(Stored items from a collection)

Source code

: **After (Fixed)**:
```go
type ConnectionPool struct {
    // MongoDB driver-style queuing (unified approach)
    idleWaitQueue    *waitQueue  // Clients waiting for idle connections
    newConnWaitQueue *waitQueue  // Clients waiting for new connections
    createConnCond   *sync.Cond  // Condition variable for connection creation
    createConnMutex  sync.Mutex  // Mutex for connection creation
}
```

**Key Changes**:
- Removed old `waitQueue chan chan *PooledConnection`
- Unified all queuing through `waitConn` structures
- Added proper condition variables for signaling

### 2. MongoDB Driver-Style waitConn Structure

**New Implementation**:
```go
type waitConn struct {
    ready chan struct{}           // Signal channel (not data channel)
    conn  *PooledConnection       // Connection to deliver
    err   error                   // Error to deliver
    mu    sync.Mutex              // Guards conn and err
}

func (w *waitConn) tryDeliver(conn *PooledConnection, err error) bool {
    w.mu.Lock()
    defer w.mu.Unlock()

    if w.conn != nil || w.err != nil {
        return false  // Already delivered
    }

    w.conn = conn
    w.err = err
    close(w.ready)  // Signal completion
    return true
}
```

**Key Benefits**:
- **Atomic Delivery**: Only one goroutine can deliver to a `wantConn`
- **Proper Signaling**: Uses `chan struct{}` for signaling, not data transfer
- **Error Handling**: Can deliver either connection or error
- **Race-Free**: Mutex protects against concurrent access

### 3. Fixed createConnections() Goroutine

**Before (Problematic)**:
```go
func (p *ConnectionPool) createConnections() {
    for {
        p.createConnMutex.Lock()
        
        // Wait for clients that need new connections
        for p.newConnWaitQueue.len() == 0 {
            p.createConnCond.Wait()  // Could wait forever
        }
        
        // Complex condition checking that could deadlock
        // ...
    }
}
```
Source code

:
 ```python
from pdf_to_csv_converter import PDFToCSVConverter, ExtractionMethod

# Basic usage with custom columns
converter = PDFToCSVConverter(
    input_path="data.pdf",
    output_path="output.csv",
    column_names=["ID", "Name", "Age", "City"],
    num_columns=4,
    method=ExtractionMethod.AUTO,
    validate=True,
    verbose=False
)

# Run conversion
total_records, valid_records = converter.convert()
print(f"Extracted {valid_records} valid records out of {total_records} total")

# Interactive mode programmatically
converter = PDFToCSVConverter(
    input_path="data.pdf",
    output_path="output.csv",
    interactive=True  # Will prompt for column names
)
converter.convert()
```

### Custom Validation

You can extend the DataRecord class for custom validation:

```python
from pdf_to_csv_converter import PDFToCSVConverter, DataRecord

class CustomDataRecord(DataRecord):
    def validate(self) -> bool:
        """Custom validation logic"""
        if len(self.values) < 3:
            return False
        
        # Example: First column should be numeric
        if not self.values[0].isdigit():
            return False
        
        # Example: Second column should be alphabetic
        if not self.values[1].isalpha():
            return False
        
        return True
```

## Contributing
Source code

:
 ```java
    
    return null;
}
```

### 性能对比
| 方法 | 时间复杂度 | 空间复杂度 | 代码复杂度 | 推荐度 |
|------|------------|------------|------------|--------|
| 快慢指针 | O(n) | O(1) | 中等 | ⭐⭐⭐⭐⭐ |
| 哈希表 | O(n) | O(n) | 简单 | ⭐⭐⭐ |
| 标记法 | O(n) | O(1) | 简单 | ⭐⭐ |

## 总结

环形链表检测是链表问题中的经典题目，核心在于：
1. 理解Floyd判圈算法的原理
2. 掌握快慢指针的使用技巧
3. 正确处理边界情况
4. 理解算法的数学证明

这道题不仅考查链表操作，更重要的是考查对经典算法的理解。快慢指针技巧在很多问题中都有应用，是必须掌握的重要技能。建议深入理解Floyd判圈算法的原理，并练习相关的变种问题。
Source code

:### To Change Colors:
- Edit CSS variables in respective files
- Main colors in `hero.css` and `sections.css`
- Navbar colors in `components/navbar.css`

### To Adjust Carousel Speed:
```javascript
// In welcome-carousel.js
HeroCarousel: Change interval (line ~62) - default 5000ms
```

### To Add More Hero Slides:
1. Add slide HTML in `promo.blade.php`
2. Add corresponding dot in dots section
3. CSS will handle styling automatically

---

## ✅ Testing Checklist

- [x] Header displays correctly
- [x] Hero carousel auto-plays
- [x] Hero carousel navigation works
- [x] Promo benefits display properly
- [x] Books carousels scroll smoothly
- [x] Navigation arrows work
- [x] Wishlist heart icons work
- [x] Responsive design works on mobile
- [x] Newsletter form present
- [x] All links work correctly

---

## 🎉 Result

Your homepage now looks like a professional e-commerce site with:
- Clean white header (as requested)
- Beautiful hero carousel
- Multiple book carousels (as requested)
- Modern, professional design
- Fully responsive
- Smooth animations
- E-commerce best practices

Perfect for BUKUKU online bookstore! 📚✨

> [AIM OF THE TASK] An exact copy of the data, with every line intact, is the required answer.

> [THE COMPLETED TASK]
Source code

: **After (Fixed)**:
```go
type ConnectionPool struct {
    // MongoDB driver-style queuing (unified approach)
    idleWaitQueue    *waitQueue  // Clients waiting for idle connections
    newConnWaitQueue *waitQueue  // Clients waiting for new connections
    createConnCond   *sync.Cond  // Condition variable for connection creation
    createConnMutex  sync.Mutex  // Mutex for connection creation
}
```

**Key Changes**:
- Removed old `waitQueue chan chan *PooledConnection`
- Unified all queuing through `waitConn` structures
- Added proper condition variables for signaling

### 2. MongoDB Driver-Style waitConn Structure

**New Implementation**:
```go
type waitConn struct {
    ready chan struct{}           // Signal channel (not data channel)
    conn  *PooledConnection       // Connection to deliver
    err   error                   // Error to deliver
    mu    sync.Mutex              // Guards conn and err
}

func (w *waitConn) tryDeliver(conn *PooledConnection, err error) bool {
    w.mu.Lock()
    defer w.mu.Unlock()

    if w.conn != nil || w.err != nil {
        return false  // Already delivered
    }

    w.conn = conn
    w.err = err
    close(w.ready)  // Signal completion
    return true
}
```

**Key Benefits**:
- **Atomic Delivery**: Only one goroutine can deliver to a `wantConn`
- **Proper Signaling**: Uses `chan struct{}` for signaling, not data transfer
- **Error Handling**: Can deliver either connection or error
- **Race-Free**: Mutex protects against concurrent access

### 3. Fixed createConnections() Goroutine

**Before (Problematic)**:
```go
func (p *ConnectionPool) createConnections() {
    for {
        p.createConnMutex.Lock()
        
        // Wait for clients that need new connections
        for p.newConnWaitQueue.len() == 0 {
            p.createConnCond.Wait()  // Could wait forever
        }
        
        // Complex condition checking that could deadlock
        // ...
    }
}
```
Source code

:
 ```python
from pdf_to_csv_converter import PDFToCSVConverter, ExtractionMethod

# Basic usage with custom columns
converter = PDFToCSVConverter(
    input_path="data.pdf",
    output_path="output.csv",
    column_names=["ID", "Name", "Age", "City"],
    num_columns=4,
    method=ExtractionMethod.AUTO,
    validate=True,
    verbose=False
)

# Run conversion
total_records, valid_records = converter.convert()
print(f"Extracted {valid_records} valid records out of {total_records} total")

# Interactive mode programmatically
converter = PDFToCSVConverter(
    input_path="data.pdf",
    output_path="output.csv",
    interactive=True  # Will prompt for column names
)
converter.convert()
```

### Custom Validation

You can extend the DataRecord class for custom validation:

```python
from pdf_to_csv_converter import PDFToCSVConverter, DataRecord

class CustomDataRecord(DataRecord):
    def validate(self) -> bool:
        """Custom validation logic"""
        if len(self.values) < 3:
            return False
        
        # Example: First column should be numeric
        if not self.values[0].isdigit():
            return False
        
        # Example: Second column should be alphabetic
        if not self.values[1].isalpha():
            return False
        
        return True
```

## Contributing
Source code

:
 ```java
    
    return null;
}
```

### 性能对比
| 方法 | 时间复杂度 | 空间复杂度 | 代码复杂度 | 推荐度 |
|------|------------|------------|------------|--------|
| 快慢指针 | O(n) | O(1) | 中等 | ⭐⭐⭐⭐⭐ |
| 哈希表 | O(n) | O(n) | 简单 | ⭐⭐⭐ |
| 标记法 | O(n) | O(1) | 简单 | ⭐⭐ |

## 总结

环形链表检测是链表问题中的经典题目，核心在于：
1. 理解Floyd判圈算法的原理
2. 掌握快慢指针的使用技巧
3. 正确处理边界情况
4. 理解算法的数学证明

这道题不仅考查链表操作，更重要的是考查对经典算法的理解。快慢指针技巧在很多问题中都有应用，是必须掌握的重要技能。建议深入理解Floyd判圈算法的原理，并练习相关的变种问题。
Source code

:### To Change Colors:
- Edit CSS variables in respective files
- Main colors in `hero.css` and `sections.css`
- Navbar colors in `components/navbar.css`

### To Adjust Carousel Speed:
```javascript
// In welcome-carousel.js
HeroCarousel: Change interval (line ~62) - default 5000ms
```

### To Add More Hero Slides:
1. Add slide HTML in `promo.blade.php`
2. Add corresponding dot in dots section
3. CSS will handle styling automatically

---

## ✅ Testing Checklist

- [x] Header displays correctly
- [x] Hero carousel auto-plays
- [x] Hero carousel navigation works
- [x] Promo benefits display properly
- [x] Books carousels scroll smoothly
- [x] Navigation arrows work
- [x] Wishlist heart icons work
- [x] Responsive design works on mobile
- [x] Newsletter form present
- [x] All links work correctly

---

## 🎉 Result

Your homepage now looks like a professional e-commerce site with:
- Clean white header (as requested)
- Beautiful hero carousel
- Multiple book carousels (as requested)
- Modern, professional design
- Fully responsive
- Smooth animations
- E-commerce best practices

Perfect for BUKUKU online bookstore! 📚✨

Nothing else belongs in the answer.